Microsoft ha confermato la vulnerabilità emersa nelle ultime ore relativamente alla propria produzione per il mondo server: ad essere coinvolto è Microsoft Internet Information Services (IIS 6.0) e Secunia ha etichettato momentaneamente il problema con un giudizio di criticità moderata (SA35109).

Secondo quanto ammesso da Redmond «esiste una vulnerabilità relativa al modo in cui le estensioni WebDAV per IIS gestiscono le richieste HTTP che può portare all'acquisizione abusiva di privilegi. La falla può essere sfruttata creando una richiesta HTTP ad hoc e così avere accesso a percorsi che altrimenti richiederebbero un livello di autenticazione più elevato». La descrizione originaria del bug è in un file PDF datato 12 Maggio firmato "Kingcope".

Sempre secondo quanto diffuso dalla società non ci sono prove di attacchi che effettivamente abbiano sfruttato tale vulnerabilità che comunque sarà patchata con il consueto update mensile o anche con un aggiornamento specifico da pubblicarsi anzitempo.
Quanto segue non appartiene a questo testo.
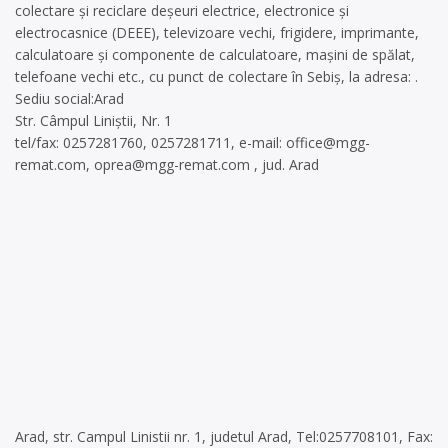
colectare și reciclare deșeuri electrice, electronice și
electrocasnice (DEEE), televizoare vechi, frigidere, imprimante,
calculatoare și componente de calculatoare, mașini de spălat,
telefoane vechi etc., cu punct de colectare în Sebiș, la adresa: .
Sediu social:Arad
Str. Câmpul Liniștii, Nr. 1
tel/fax: 0257281760, 0257281711, e-mail:
office@mgg-
remat.com
,
oprea@mgg-remat.com
, jud. Arad
Arad, str. Campul Linistii nr. 1, judetul Arad, Tel:0257708101, Fax:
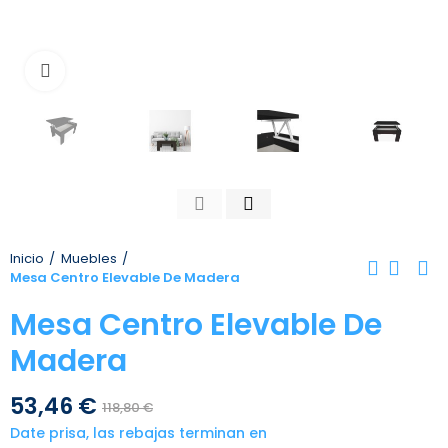
Toca para agrandar
Inicio
Muebles
Mesa Centro Elevable De Madera
Mesa Centro Elevable De
Madera
53,46 €
118,80 €
Date prisa, las rebajas terminan en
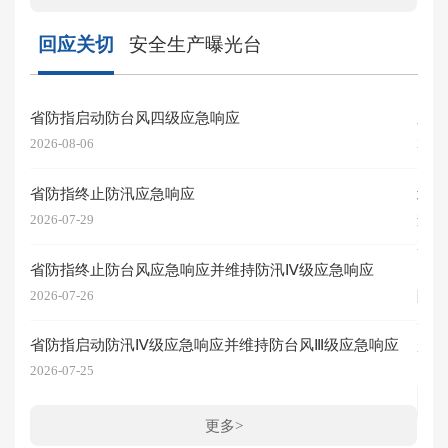
回应关切
安全生产曝光台
省防指启动防台风四级应急响应
泉州
2026-08-06
2026
省防指终止防汛应急响应
北
查评
2026-07-29
2026
省防指终止防台风应急响应并维持防汛Ⅳ级应急响应
陕西
2026-07-26
实情
省防指启动防汛Ⅳ级应急响应并维持防台风Ⅲ级应急响应
2026
2026-07-25
更多>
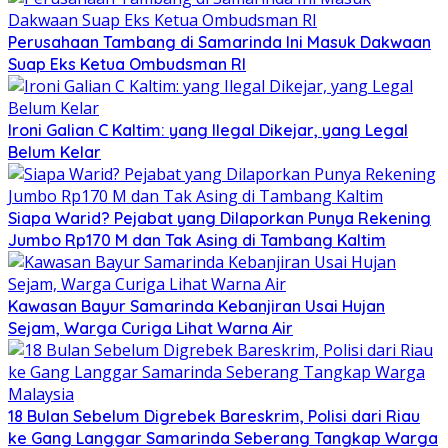
Perusahaan Tambang di Samarinda Ini Masuk Dakwaan
Suap Eks Ketua Ombudsman RI
Ironi Galian C Kaltim: yang Ilegal Dikejar, yang Legal
Belum Kelar
Siapa Warid? Pejabat yang Dilaporkan Punya Rekening
Jumbo Rp170 M dan Tak Asing di Tambang Kaltim
Kawasan Bayur Samarinda Kebanjiran Usai Hujan
Sejam, Warga Curiga Lihat Warna Air
18 Bulan Sebelum Digrebek Bareskrim, Polisi dari Riau
ke Gang Langgar Samarinda Seberang Tangkap Warga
A scoprire tutto quanto è stato Nikolaos Rangos e secondo quanto dichiarato dal U.S. Computer Emergency Response Team non sarebbero corrette le affermazioni di Redmond, l'attacco è stato utilizzato. Tutti i sistemi che montano IIS versione 6 con protocolli WebDAV abilitati rischiano che i loro file protetti siano visualizzabili o di vedersi uploadati file che non desiderano.

Siccome nè IIS 5 nè la versione 7 sembrano vulnerabili la casa consiglia di disabilitare i protocolli WebDAV non solo da IIS 6 ma anche da qualsiasi altro software li utilizzi, in modo da limitare i rischi fino a quando non è pronta la patch.